Congress plans to continue the highway program authorizations through Nov. 20. Between now and then, lawmakers are optimistic they can finalize a long-term transportation bill.

The Senate this summer passed the Developing a Reliable and Innovative Vision for the Economy (DRIVE) Act (H.R. 22), while the House Transportation and Infrastructure Committee last week approved the Surface Transportation Reauthorization and Reform (STRR) Act of 2015 (H.R. 3763).

Both bills cover six years and include an extension of the PTC implementation deadline beyond Dec. 31, but farmers and ranchers say Congress can't wait until November to act on the issue. BNSF, Union Pacific and other large rail carriers have been working on PTC since the mandate was put in place in 2008, but it's a very large, complex system made up of multiple independent technologies, many of which didn't exist seven years ago.

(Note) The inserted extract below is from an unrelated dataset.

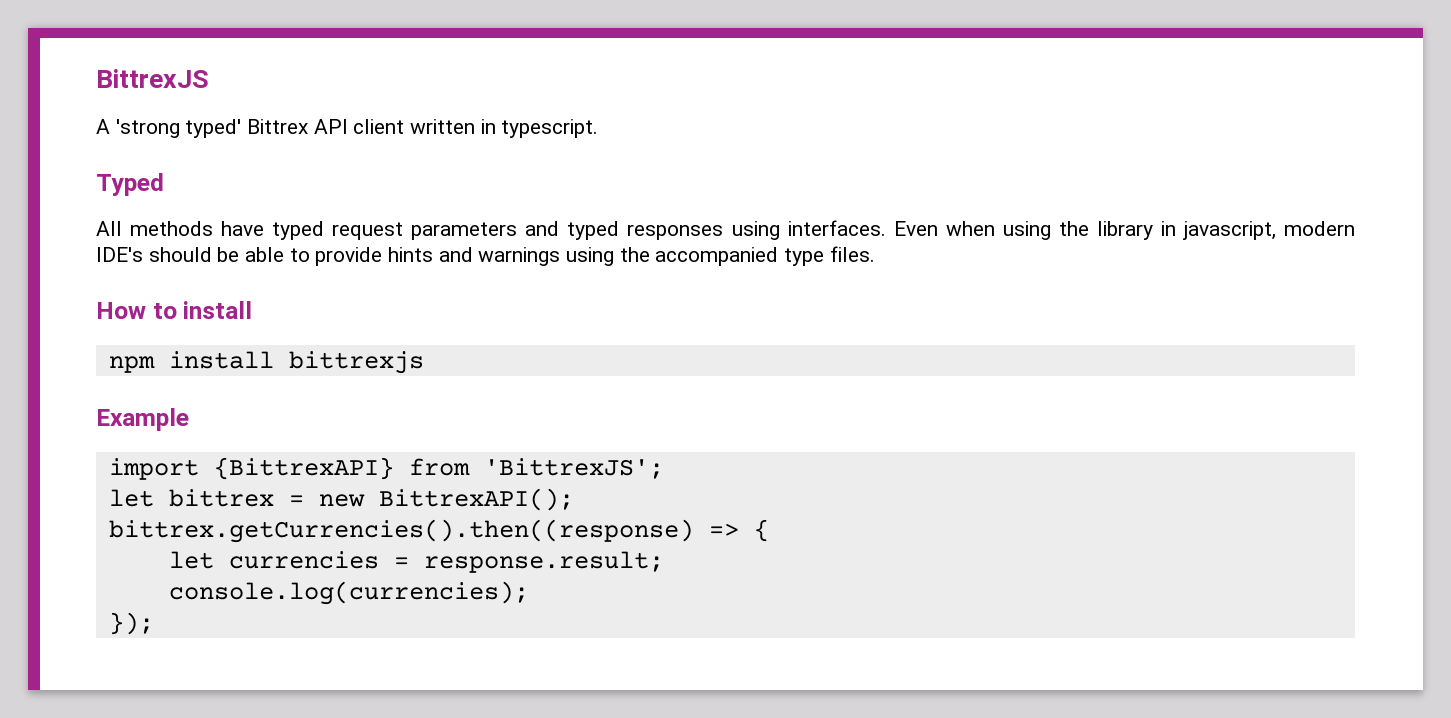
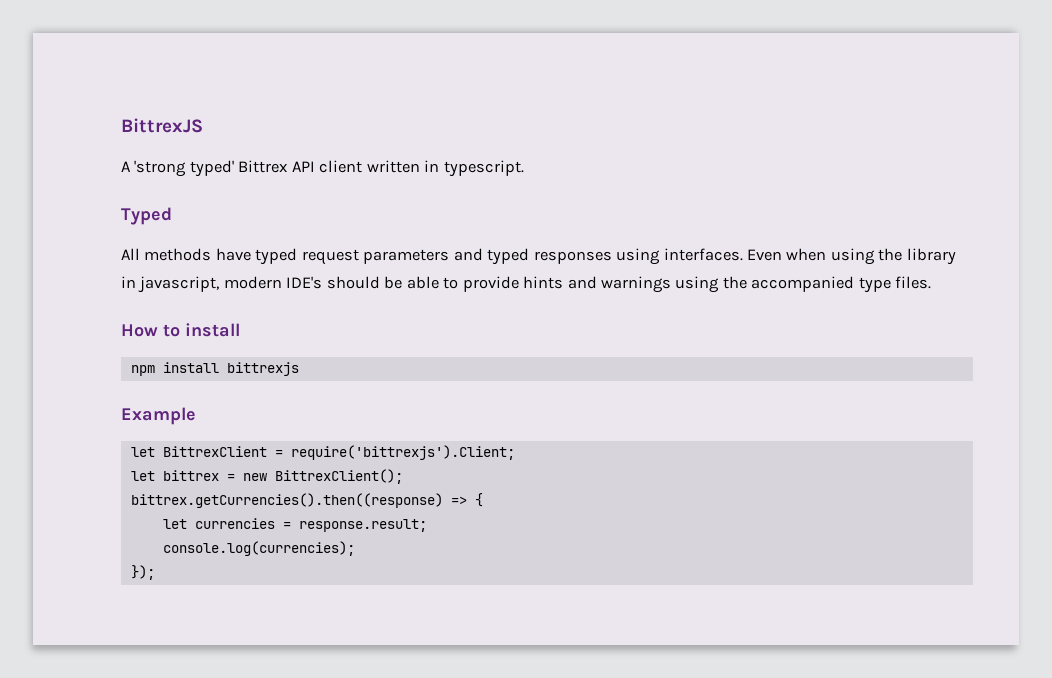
[108,457,664,480] import {BittrexAPI} from 'BittrexJS'; -> [130,445,515,460] let BittrexClient = require('bittrexjs').Client;
[378,488,574,511] BittrexAPI(); -> [274,469,403,484] BittrexClient();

Without an extension of the positive train control deadline, freight railroads have indicated they will suspend shipments of certain chemicals, such as chlorine used to purify drinking water and anhydrous ammonia used in fertilizer, well before the end of the year.

"A shutdown of rail service is very real, and rail customers are already starting to feel the impacts," the American Farm Bureau Federation and 132 other organizations wrote last week to Congress.

"We have received notifications that disruptions will begin next month to complete shipments that are in transit and that railroads will not accept new shipments. With a shutdown just around the corner, rail customers must start putting contingency plans into motion, including adjusting production schedules and workforce levels."

The House on Tuesday, Oct. 27, will consider a bill (H.R. 3819) to extend surface transportation programs through Nov. 20. The must-pass legislation includes a Farm Bureau-supported three-year extension of the PTC deadline.